(Beginning of EXTRACTED DATA)
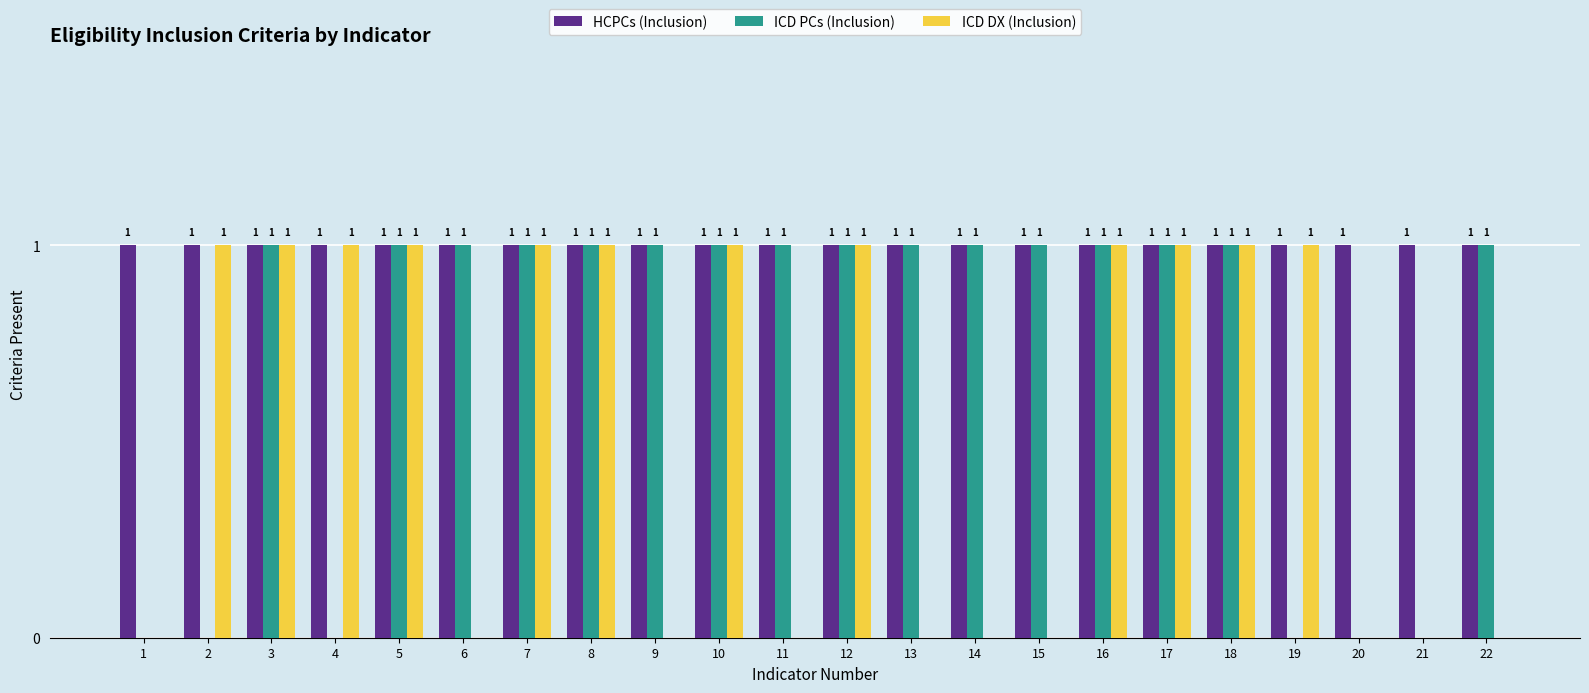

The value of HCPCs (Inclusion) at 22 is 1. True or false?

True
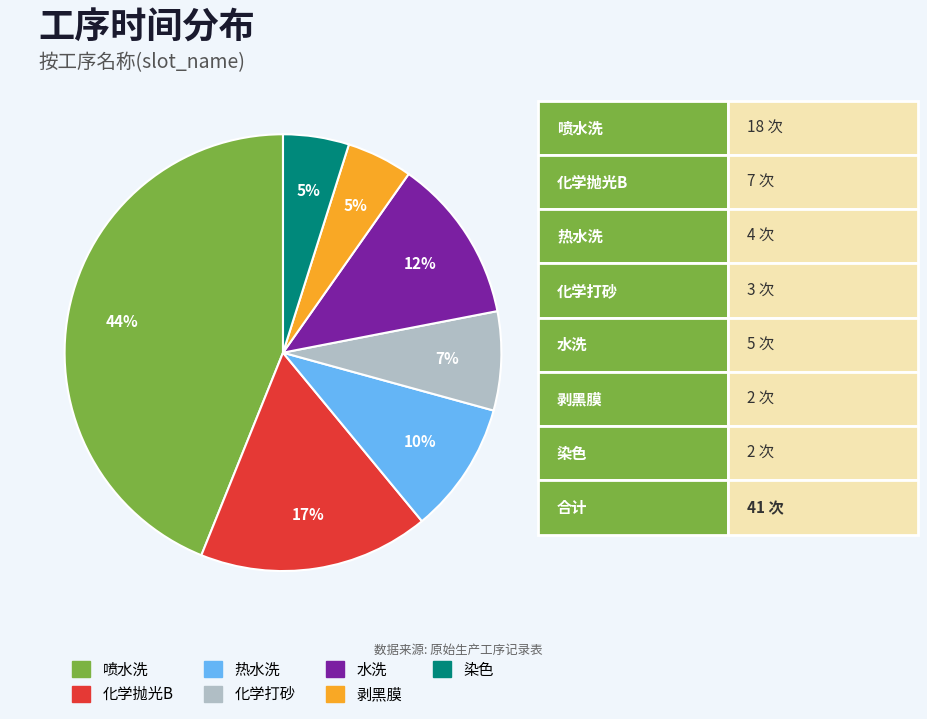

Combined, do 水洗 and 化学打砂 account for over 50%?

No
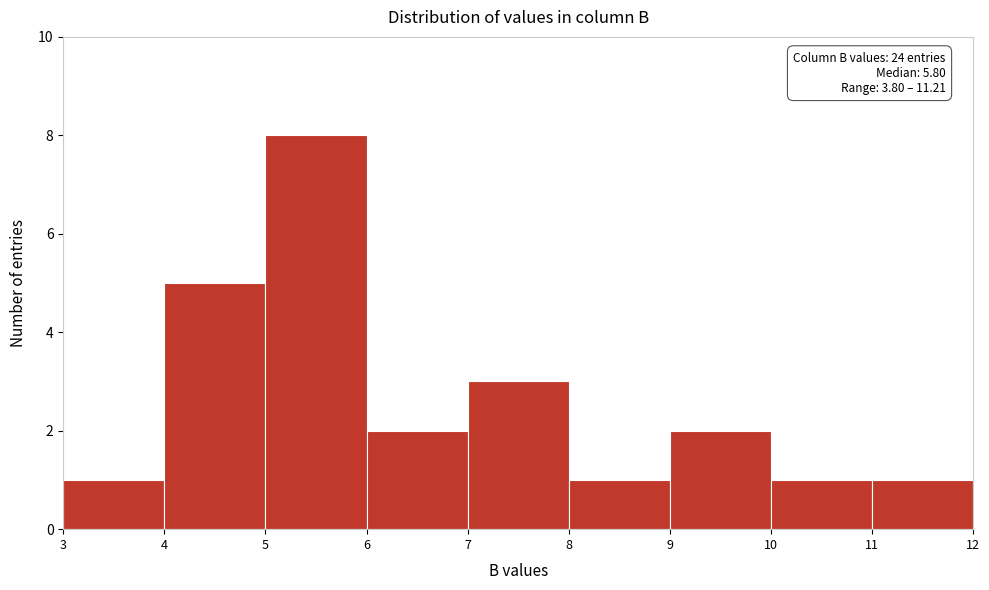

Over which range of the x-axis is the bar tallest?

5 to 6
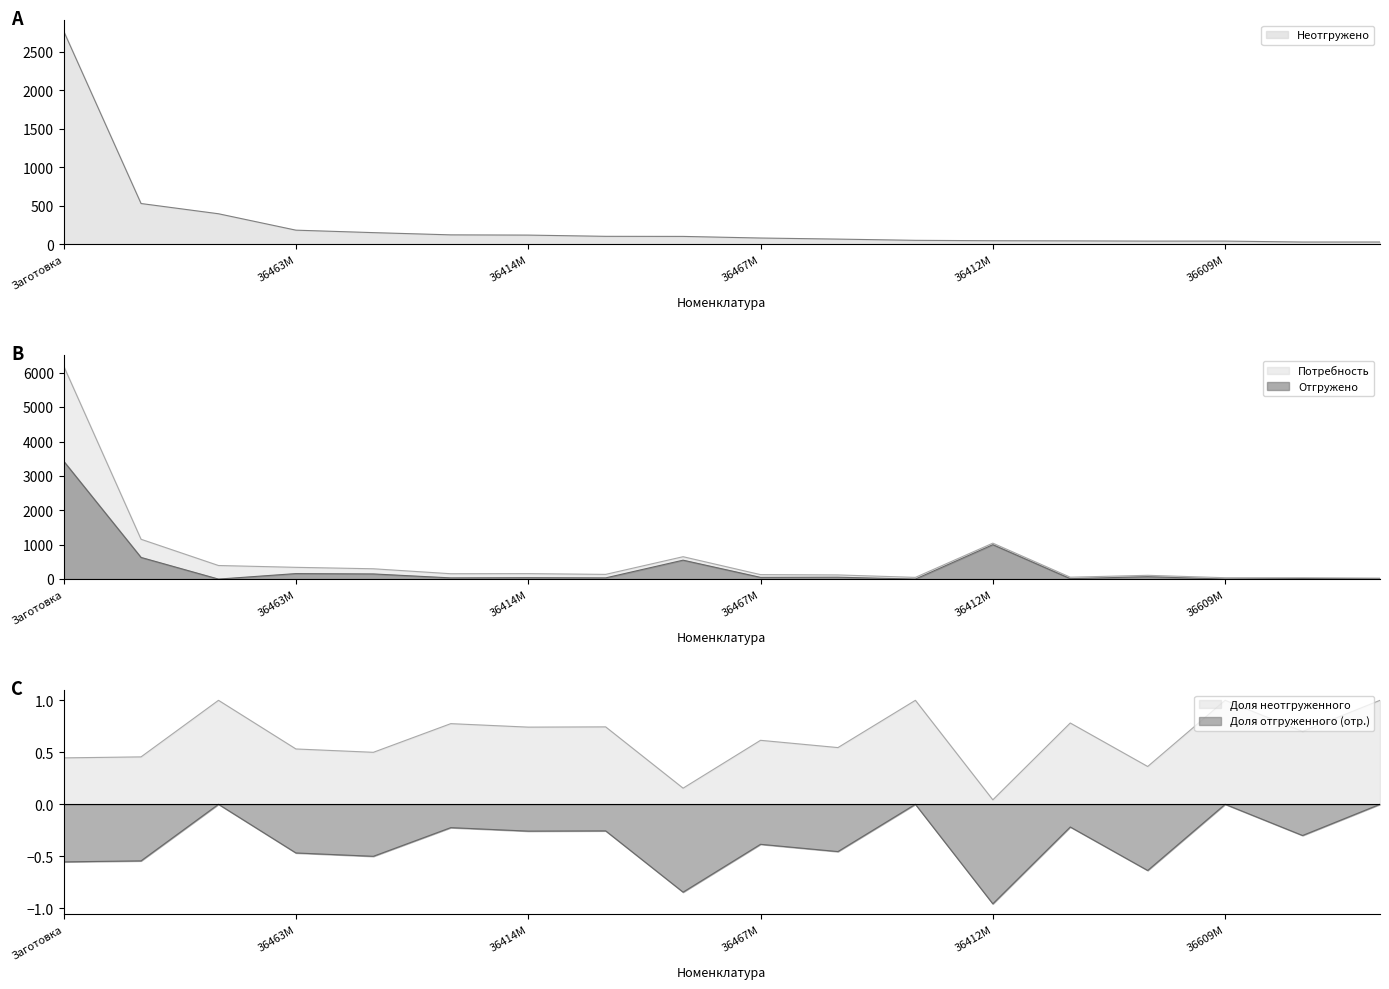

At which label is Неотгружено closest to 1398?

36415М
(End of EXTRACTED DATA)
(Beginning of EXTRACTED DATA)
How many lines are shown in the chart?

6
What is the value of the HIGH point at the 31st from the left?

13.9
(End of EXTRACTED DATA)
> [BRIEF] From the records above, copy each line that contains the word "which". The match must be case-sensitive.

> [RESULT]
Over which range of the x-axis is the bar tallest?
At which label is Неотгружено closest to 1398?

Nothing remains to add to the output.